To dismantle systemic racism in health care, we must be prepared to take drastic actions. In addressing concerns over the disproportionate deaths in communities of color, a recent UCLA Latino Policy and Politics Initiative report suggests this starts with providing access to quality health care to historically marginalized communities. We must increase testing, increase funding to provide free masks, provide paid sick leave for front-line workers, expand telehealth access and insure low-income and marginalized communities.

If we do not begin to address these inequities, we will continue to see the gap widen between the haves and the have-nots.

As the saying goes, “The true measure of any society can be found in how it treats its most vulnerable members.” Our greatness is not measured in how much we tear each other down; the true power of America is its promise of opportunity to all regardless of background. The movement to reach this more perfect union will not end until each and every one of us can promise a more equal society.
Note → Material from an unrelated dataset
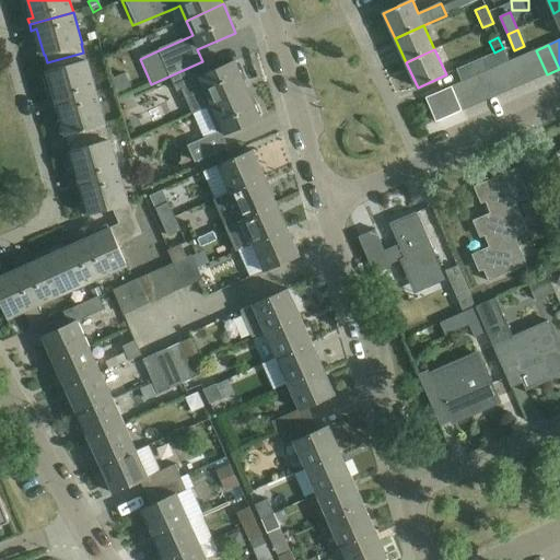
[(464,81),(476,77),(488,71),(500,66),(510,61),(504,49),(483,59),(458,70),(463,82),(464,81)]
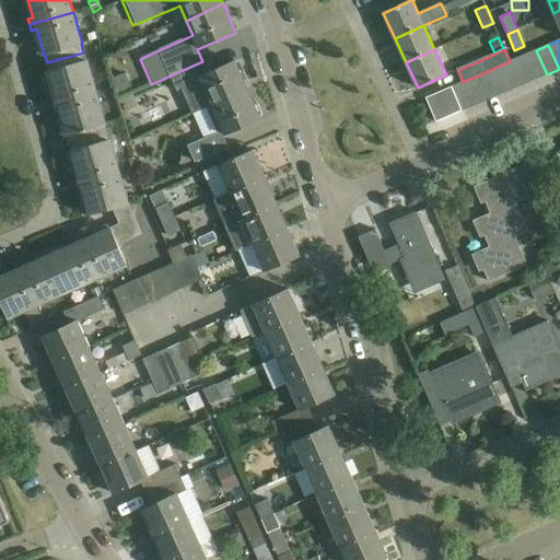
[(535,79),(547,74),(536,50),(524,56),(535,79)]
The COVID-19 pandemic has brought incredible despair. However, it has also presented us with the opportunity to reflect on the current state of our society.

We look forward to the future where we, as a human race, can come back stronger, more unified and more determined to challenge the status quo. Only then can we begin to heal the wounded soul of our country.

Jon Andre Sabio Parrilla is a fourth-year Asian American Studies student.